Bridget Phillipson, secrétaire à l’Éducation
Tout en précisant qu’elle ne pouvait s’exprimer sur des dossiers individuels relevant des règles d’immigration, Mme Phillipson a martelé qu’il n’y avait « aucune place pour ce genre de haine, d’intolérance ou d’antisémitisme », que ce soit de la part de l’artiste ou de quiconque.
Cette prise de position s’inscrit dans un climat de tension croissante.
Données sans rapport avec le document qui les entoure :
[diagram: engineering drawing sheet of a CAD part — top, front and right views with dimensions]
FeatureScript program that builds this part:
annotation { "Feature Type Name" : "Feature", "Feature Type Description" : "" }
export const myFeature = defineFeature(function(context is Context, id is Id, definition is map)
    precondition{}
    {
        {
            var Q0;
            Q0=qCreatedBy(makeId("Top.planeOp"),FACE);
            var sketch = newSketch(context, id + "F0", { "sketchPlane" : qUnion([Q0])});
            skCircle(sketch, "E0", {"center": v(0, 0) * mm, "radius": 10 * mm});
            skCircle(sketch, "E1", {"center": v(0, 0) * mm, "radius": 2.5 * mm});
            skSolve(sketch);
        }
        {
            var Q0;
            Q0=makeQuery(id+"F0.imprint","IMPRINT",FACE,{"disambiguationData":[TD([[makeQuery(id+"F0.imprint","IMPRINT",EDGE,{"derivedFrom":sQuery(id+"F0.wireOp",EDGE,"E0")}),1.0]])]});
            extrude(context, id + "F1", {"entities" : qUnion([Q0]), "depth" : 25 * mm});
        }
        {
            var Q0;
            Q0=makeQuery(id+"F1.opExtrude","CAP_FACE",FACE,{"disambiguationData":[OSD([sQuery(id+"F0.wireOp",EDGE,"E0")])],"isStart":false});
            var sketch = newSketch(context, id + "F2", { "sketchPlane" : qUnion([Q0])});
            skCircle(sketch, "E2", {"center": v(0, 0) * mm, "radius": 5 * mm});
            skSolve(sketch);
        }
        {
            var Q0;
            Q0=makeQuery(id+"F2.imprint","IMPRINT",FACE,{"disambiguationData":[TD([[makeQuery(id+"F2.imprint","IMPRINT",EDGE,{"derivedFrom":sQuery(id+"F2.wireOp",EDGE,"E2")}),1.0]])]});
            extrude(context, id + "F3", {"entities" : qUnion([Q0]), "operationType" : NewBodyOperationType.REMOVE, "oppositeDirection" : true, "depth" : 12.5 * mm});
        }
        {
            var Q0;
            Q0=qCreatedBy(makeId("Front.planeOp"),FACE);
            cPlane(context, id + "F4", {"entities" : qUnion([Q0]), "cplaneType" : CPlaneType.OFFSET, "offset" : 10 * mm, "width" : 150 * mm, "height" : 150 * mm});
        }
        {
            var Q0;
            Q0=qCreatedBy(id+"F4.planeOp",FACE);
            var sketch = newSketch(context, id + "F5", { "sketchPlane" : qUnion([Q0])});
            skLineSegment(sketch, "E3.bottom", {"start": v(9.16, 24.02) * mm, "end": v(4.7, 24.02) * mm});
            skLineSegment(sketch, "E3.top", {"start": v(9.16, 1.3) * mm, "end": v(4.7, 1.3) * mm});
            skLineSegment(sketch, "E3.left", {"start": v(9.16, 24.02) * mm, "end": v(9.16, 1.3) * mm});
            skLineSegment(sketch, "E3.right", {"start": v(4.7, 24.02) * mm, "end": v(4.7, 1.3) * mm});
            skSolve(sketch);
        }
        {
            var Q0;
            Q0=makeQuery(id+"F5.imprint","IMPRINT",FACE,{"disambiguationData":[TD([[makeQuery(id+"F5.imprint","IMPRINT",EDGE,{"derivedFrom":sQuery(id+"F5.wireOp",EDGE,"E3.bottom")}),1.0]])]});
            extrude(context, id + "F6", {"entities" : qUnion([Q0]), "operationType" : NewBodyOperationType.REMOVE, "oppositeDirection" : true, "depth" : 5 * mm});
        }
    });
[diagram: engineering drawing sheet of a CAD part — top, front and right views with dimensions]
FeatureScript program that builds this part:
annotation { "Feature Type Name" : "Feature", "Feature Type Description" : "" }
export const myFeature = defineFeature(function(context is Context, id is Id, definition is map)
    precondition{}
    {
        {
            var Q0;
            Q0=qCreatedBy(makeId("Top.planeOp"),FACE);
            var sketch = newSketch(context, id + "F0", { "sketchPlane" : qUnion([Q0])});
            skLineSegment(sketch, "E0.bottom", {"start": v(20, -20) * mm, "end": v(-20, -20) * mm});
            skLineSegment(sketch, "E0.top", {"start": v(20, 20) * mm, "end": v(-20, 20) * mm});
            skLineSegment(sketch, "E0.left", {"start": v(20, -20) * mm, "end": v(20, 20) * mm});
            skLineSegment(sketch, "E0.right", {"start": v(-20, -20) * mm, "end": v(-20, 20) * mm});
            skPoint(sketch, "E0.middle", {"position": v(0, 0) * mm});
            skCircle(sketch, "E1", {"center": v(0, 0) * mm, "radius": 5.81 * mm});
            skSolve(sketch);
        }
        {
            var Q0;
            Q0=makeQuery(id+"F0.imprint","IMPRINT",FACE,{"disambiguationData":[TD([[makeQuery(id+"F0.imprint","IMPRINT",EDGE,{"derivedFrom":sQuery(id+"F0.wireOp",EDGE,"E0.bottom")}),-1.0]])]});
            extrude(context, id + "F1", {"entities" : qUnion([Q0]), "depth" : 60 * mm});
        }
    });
Le Premier ministre, Sir Keir Starmer, a qualifié la programmation de l’artiste de « profondément préoccupante », compte tenu de ses remarques antisémites et de son apologie du nazisme. Parallèlement, le Parti conservateur a exhorté le gouvernement à refuser l’octroi d’un visa à l’artiste, affirmant que permettre à une personne ayant un tel parcours de diriger un événement public majeur enverrait « totalement le mauvais message ».
L’artiste, également connu sous le nom de Ye, fait l’objet de vives critiques depuis plusieurs années. Parmi les incidents cités figurent l’expression d’une admiration pour Adolf Hitler, la commercialisation de t-shirts arborant une croix gammée l’année dernière, ainsi que la sortie d’un titre intitulé « Heil Hitler ».
Selon Chris Philp, secrétaire d’État à l’Intérieur (Shadow Home Secretary), ces actions ne constituent pas un « écart ponctuel », mais révèlent un « schéma de comportement » ayant causé une détresse réelle au sein des communautés juives. Face à cette polémique, deux sponsors du festival se sont déjà retirés dimanche dernier.